The full listing needs to be output exactly.

**** DATA FOR THIS EXERCISE ****

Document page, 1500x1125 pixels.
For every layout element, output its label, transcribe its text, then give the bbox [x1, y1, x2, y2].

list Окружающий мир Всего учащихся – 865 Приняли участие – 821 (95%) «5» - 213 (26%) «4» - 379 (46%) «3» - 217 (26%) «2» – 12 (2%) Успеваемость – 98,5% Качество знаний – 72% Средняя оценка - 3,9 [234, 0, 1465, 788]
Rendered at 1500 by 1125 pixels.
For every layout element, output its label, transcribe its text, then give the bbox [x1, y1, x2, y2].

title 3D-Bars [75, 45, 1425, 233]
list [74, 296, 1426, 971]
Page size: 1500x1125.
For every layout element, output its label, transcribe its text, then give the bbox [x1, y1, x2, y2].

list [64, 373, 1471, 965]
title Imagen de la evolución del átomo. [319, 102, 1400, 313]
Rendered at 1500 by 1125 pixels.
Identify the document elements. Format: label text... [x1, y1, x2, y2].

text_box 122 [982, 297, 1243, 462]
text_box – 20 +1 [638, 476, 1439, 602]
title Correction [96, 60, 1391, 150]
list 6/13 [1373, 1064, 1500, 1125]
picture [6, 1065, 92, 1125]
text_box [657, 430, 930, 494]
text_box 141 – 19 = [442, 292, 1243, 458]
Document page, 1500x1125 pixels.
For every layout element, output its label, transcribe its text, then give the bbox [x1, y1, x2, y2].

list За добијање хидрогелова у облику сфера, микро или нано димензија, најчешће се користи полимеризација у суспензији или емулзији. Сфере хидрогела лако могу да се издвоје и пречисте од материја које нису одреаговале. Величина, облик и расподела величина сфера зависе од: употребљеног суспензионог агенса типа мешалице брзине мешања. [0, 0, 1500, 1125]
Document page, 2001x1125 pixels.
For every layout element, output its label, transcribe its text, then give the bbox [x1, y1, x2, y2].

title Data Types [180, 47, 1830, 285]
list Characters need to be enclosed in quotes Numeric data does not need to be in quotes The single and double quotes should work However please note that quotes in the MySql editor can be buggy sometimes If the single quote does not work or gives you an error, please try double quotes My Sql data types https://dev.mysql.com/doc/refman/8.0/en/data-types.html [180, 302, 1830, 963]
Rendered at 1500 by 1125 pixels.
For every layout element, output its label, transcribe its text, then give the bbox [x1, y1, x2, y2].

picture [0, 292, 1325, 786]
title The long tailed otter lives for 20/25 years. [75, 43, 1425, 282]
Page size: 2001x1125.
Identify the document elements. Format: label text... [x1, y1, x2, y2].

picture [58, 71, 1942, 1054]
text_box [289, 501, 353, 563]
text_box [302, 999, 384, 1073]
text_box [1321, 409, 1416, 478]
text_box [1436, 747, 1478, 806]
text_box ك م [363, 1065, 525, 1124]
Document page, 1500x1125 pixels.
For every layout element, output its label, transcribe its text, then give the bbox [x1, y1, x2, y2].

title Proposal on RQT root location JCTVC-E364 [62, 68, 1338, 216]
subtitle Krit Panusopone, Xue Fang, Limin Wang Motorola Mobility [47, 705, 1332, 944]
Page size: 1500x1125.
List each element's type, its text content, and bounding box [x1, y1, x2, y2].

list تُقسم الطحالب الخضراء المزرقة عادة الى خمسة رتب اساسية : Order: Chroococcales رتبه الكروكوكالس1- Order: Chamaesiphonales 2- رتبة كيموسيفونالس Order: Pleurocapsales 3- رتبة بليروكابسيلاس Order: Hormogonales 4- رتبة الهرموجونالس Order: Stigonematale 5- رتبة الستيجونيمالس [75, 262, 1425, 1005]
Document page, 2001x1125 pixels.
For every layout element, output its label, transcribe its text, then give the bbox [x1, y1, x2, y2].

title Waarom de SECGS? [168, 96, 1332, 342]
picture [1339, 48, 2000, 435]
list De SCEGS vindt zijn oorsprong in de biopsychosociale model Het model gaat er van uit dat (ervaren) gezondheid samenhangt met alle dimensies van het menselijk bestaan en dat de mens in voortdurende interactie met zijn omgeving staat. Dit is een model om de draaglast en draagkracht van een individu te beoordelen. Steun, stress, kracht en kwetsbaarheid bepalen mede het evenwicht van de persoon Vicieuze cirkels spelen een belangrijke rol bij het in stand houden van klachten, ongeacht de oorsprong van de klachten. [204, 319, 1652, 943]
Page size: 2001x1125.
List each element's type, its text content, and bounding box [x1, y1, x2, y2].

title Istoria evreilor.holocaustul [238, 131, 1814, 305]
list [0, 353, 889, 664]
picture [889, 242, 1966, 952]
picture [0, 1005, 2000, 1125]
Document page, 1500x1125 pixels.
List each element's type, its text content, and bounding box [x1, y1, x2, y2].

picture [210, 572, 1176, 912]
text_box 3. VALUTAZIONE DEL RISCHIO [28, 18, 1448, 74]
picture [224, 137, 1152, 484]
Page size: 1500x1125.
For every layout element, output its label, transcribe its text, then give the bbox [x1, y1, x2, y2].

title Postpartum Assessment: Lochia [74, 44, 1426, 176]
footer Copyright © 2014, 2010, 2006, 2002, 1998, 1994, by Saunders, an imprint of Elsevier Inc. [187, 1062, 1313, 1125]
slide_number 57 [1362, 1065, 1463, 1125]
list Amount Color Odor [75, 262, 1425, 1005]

****

## TASK OUTPUT:
Document page, 1500x1125 pixels.
For every layout element, output its label, transcribe its text, then give the bbox [x1, y1, x2, y2].

list Окружающий мир Всего учащихся – 865 Приняли участие – 821 (95%) «5» - 213 (26%) «4» - 379 (46%) «3» - 217 (26%) «2» – 12 (2%) Успеваемость – 98,5% Качество знаний – 72% Средняя оценка - 3,9 [234, 0, 1465, 788]
Rendered at 1500 by 1125 pixels.
For every layout element, output its label, transcribe its text, then give the bbox [x1, y1, x2, y2].

title 3D-Bars [75, 45, 1425, 233]
list [74, 296, 1426, 971]
Page size: 1500x1125.
For every layout element, output its label, transcribe its text, then give the bbox [x1, y1, x2, y2].

list [64, 373, 1471, 965]
title Imagen de la evolución del átomo. [319, 102, 1400, 313]
Rendered at 1500 by 1125 pixels.
Identify the document elements. Format: label text... [x1, y1, x2, y2].

text_box 122 [982, 297, 1243, 462]
text_box – 20 +1 [638, 476, 1439, 602]
title Correction [96, 60, 1391, 150]
list 6/13 [1373, 1064, 1500, 1125]
picture [6, 1065, 92, 1125]
text_box [657, 430, 930, 494]
text_box 141 – 19 = [442, 292, 1243, 458]
Document page, 1500x1125 pixels.
For every layout element, output its label, transcribe its text, then give the bbox [x1, y1, x2, y2].

list За добијање хидрогелова у облику сфера, микро или нано димензија, најчешће се користи полимеризација у суспензији или емулзији. Сфере хидрогела лако могу да се издвоје и пречисте од материја које нису одреаговале. Величина, облик и расподела величина сфера зависе од: употребљеног суспензионог агенса типа мешалице брзине мешања. [0, 0, 1500, 1125]
Document page, 2001x1125 pixels.
For every layout element, output its label, transcribe its text, then give the bbox [x1, y1, x2, y2].

title Data Types [180, 47, 1830, 285]
list Characters need to be enclosed in quotes Numeric data does not need to be in quotes The single and double quotes should work However please note that quotes in the MySql editor can be buggy sometimes If the single quote does not work or gives you an error, please try double quotes My Sql data types https://dev.mysql.com/doc/refman/8.0/en/data-types.html [180, 302, 1830, 963]
Rendered at 1500 by 1125 pixels.
For every layout element, output its label, transcribe its text, then give the bbox [x1, y1, x2, y2].

picture [0, 292, 1325, 786]
title The long tailed otter lives for 20/25 years. [75, 43, 1425, 282]
Page size: 2001x1125.
Identify the document elements. Format: label text... [x1, y1, x2, y2].

picture [58, 71, 1942, 1054]
text_box [289, 501, 353, 563]
text_box [302, 999, 384, 1073]
text_box [1321, 409, 1416, 478]
text_box [1436, 747, 1478, 806]
text_box ك م [363, 1065, 525, 1124]
Document page, 1500x1125 pixels.
For every layout element, output its label, transcribe its text, then give the bbox [x1, y1, x2, y2].

title Proposal on RQT root location JCTVC-E364 [62, 68, 1338, 216]
subtitle Krit Panusopone, Xue Fang, Limin Wang Motorola Mobility [47, 705, 1332, 944]
Page size: 1500x1125.
List each element's type, its text content, and bounding box [x1, y1, x2, y2].

list تُقسم الطحالب الخضراء المزرقة عادة الى خمسة رتب اساسية : Order: Chroococcales رتبه الكروكوكالس1- Order: Chamaesiphonales 2- رتبة كيموسيفونالس Order: Pleurocapsales 3- رتبة بليروكابسيلاس Order: Hormogonales 4- رتبة الهرموجونالس Order: Stigonematale 5- رتبة الستيجونيمالس [75, 262, 1425, 1005]
Document page, 2001x1125 pixels.
For every layout element, output its label, transcribe its text, then give the bbox [x1, y1, x2, y2].

title Waarom de SECGS? [168, 96, 1332, 342]
picture [1339, 48, 2000, 435]
list De SCEGS vindt zijn oorsprong in de biopsychosociale model Het model gaat er van uit dat (ervaren) gezondheid samenhangt met alle dimensies van het menselijk bestaan en dat de mens in voortdurende interactie met zijn omgeving staat. Dit is een model om de draaglast en draagkracht van een individu te beoordelen. Steun, stress, kracht en kwetsbaarheid bepalen mede het evenwicht van de persoon Vicieuze cirkels spelen een belangrijke rol bij het in stand houden van klachten, ongeacht de oorsprong van de klachten. [204, 319, 1652, 943]
Page size: 2001x1125.
List each element's type, its text content, and bounding box [x1, y1, x2, y2].

title Istoria evreilor.holocaustul [238, 131, 1814, 305]
list [0, 353, 889, 664]
picture [889, 242, 1966, 952]
picture [0, 1005, 2000, 1125]
Document page, 1500x1125 pixels.
List each element's type, its text content, and bounding box [x1, y1, x2, y2].

picture [210, 572, 1176, 912]
text_box 3. VALUTAZIONE DEL RISCHIO [28, 18, 1448, 74]
picture [224, 137, 1152, 484]
Page size: 1500x1125.
For every layout element, output its label, transcribe its text, then give the bbox [x1, y1, x2, y2].

title Postpartum Assessment: Lochia [74, 44, 1426, 176]
footer Copyright © 2014, 2010, 2006, 2002, 1998, 1994, by Saunders, an imprint of Elsevier Inc. [187, 1062, 1313, 1125]
slide_number 57 [1362, 1065, 1463, 1125]
list Amount Color Odor [75, 262, 1425, 1005]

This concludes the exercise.